Below is a block of entries; repeat exactly the lines starting at the line that contains "exceed 100 feet." and ending at the line that contains "splice free as they come off the spools.", both included.

» **INFORMATION**:
= Beginning of Section =

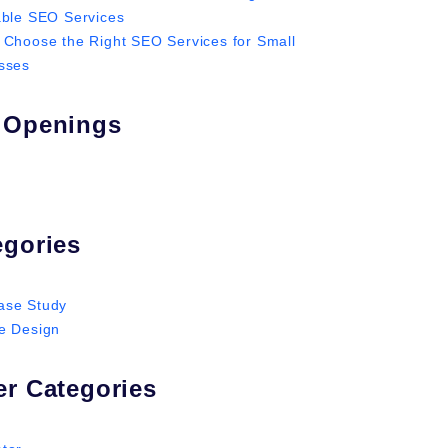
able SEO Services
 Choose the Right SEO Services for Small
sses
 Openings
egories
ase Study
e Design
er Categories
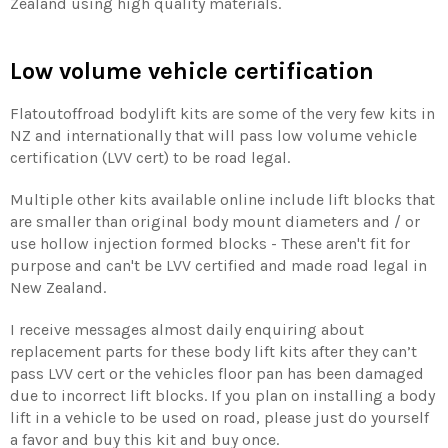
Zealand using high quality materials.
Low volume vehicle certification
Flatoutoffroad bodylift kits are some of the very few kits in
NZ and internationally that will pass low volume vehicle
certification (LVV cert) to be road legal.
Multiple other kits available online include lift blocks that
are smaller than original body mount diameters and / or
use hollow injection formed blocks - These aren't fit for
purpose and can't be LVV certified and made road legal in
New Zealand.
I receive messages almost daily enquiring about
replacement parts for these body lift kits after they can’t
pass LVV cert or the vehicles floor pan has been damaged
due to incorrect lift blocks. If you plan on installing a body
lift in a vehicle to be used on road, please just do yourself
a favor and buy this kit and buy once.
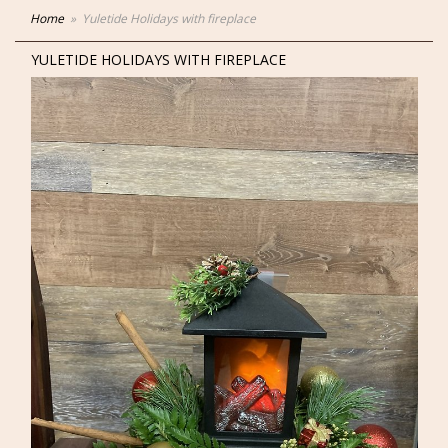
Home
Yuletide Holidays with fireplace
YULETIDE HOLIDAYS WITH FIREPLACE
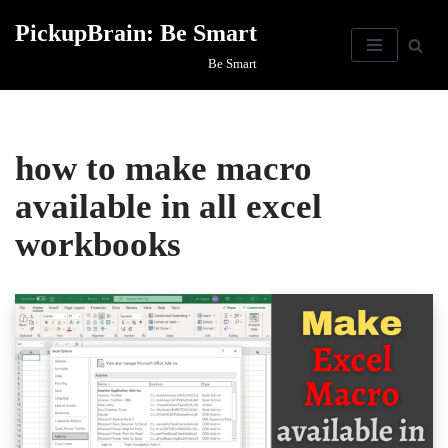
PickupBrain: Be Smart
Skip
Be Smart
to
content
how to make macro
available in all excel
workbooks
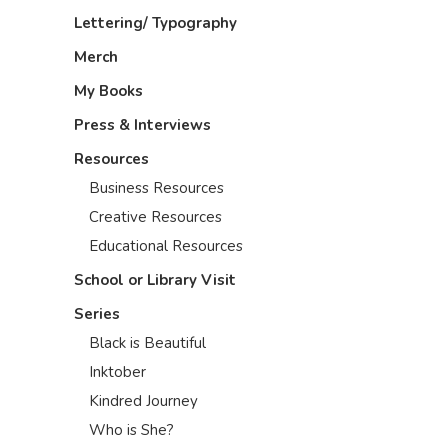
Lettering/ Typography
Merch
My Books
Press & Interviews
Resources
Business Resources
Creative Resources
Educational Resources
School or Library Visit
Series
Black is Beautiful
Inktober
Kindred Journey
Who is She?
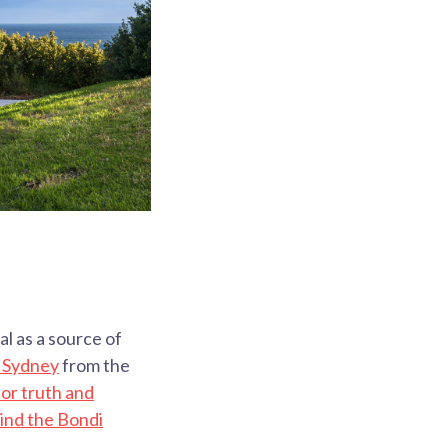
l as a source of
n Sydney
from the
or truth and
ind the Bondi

= End of Section =
= Beginning of Section =

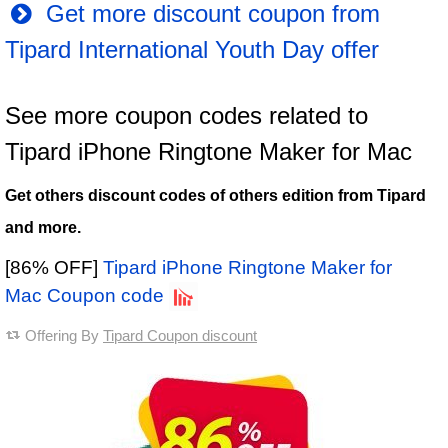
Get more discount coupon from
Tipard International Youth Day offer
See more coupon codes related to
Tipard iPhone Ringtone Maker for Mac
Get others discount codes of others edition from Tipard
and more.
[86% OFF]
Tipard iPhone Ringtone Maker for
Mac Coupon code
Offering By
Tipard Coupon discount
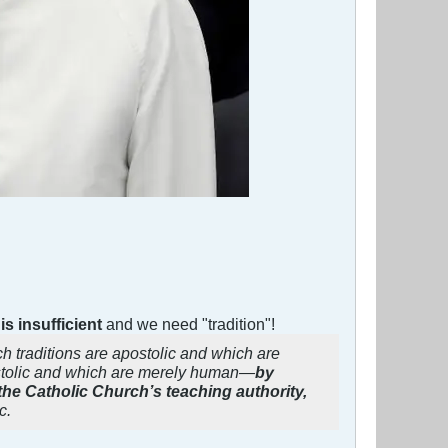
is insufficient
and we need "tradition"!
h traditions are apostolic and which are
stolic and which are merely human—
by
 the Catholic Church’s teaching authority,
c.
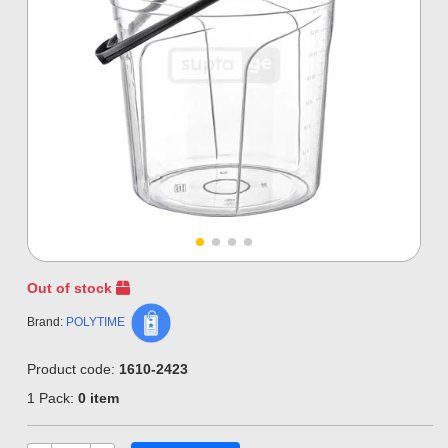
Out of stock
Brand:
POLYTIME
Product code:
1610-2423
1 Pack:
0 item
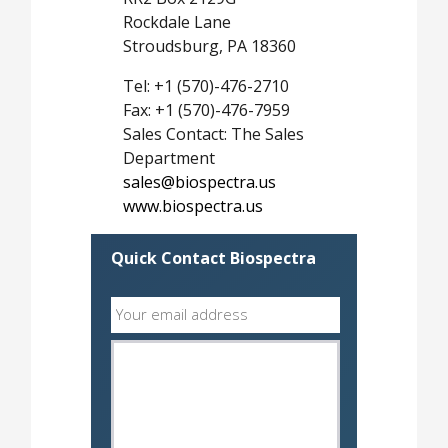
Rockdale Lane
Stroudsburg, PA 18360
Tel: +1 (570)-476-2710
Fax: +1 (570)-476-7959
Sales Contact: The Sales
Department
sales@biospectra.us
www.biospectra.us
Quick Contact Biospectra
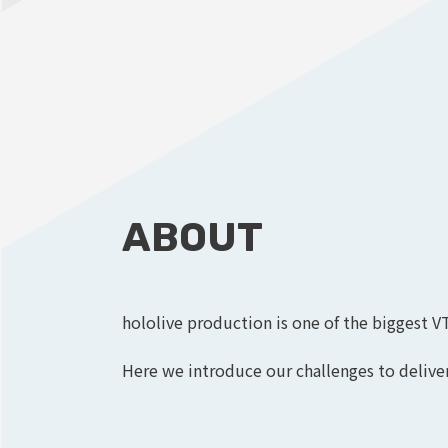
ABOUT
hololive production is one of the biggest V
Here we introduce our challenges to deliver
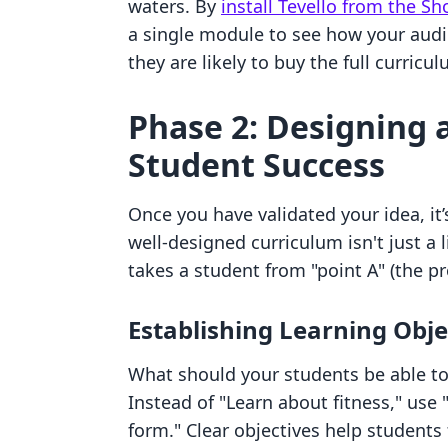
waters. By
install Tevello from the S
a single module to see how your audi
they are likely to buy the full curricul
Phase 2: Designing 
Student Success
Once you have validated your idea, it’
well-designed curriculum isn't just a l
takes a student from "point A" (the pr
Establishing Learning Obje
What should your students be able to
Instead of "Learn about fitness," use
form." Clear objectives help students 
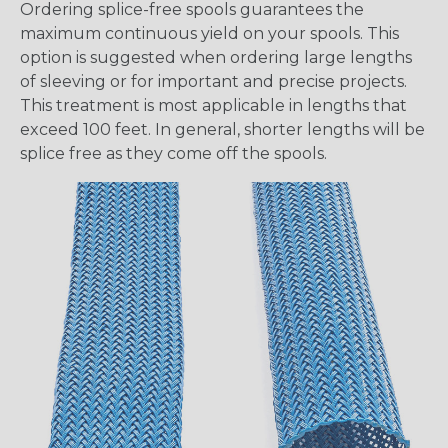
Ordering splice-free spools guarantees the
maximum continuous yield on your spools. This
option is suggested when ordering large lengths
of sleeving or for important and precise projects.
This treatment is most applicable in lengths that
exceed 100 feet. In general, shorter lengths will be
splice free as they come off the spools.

= End of Section =

» **RESPONSE**:
exceed 100 feet. In general, shorter lengths will be
splice free as they come off the spools.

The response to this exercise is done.